/---
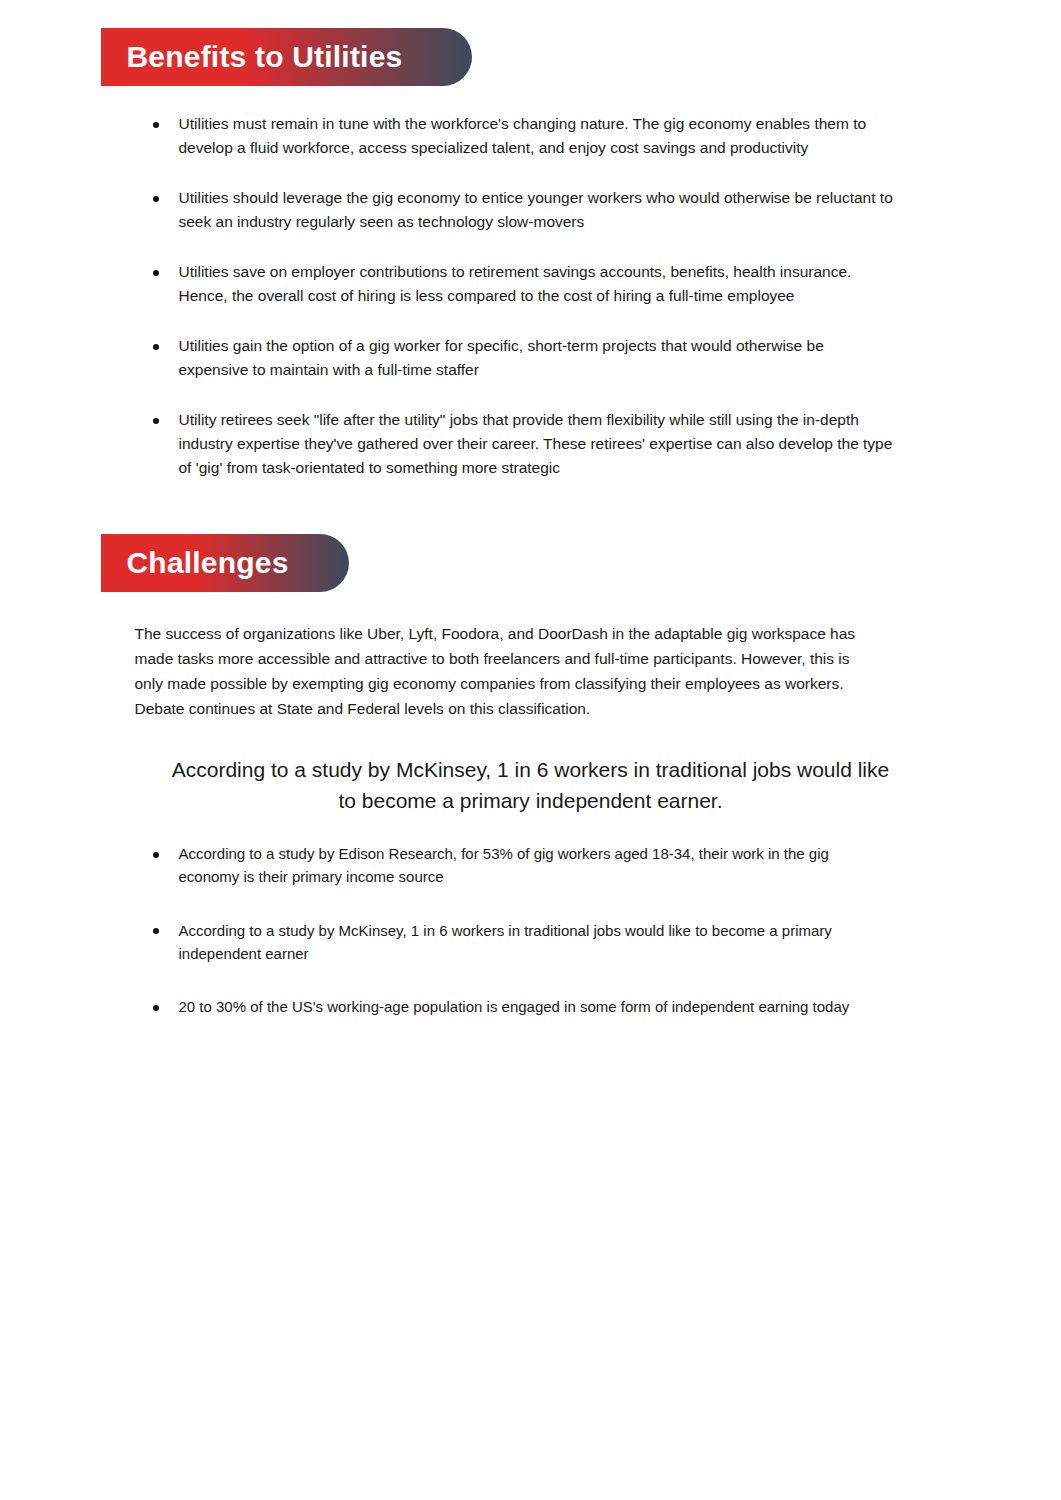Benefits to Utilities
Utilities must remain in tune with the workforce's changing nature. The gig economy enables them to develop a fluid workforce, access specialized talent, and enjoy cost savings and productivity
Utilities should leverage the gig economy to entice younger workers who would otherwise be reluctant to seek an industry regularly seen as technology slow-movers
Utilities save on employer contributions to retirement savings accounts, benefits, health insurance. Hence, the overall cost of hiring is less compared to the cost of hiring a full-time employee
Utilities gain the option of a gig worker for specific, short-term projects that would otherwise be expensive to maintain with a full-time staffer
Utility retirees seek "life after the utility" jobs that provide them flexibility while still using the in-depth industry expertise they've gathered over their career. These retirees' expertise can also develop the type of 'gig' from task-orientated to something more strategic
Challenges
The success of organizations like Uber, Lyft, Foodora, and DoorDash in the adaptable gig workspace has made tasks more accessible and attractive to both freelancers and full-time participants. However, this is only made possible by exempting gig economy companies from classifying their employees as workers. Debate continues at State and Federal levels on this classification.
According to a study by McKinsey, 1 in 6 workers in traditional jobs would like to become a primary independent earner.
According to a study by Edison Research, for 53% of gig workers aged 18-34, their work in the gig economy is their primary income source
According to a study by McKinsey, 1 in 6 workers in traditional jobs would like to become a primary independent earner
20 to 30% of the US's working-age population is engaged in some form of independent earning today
\---
> _TASK DETAILS_
Write out exactly the lines between the start of the data and the line with "Utilities must remain", including both, but none of the pictures.

> _TASK RESPONSE_
Benefits to Utilities
Utilities must remain in tune with the workforce's changing nature. The gig economy enables them to develop a fluid workforce, access specialized talent, and enjoy cost savings and productivity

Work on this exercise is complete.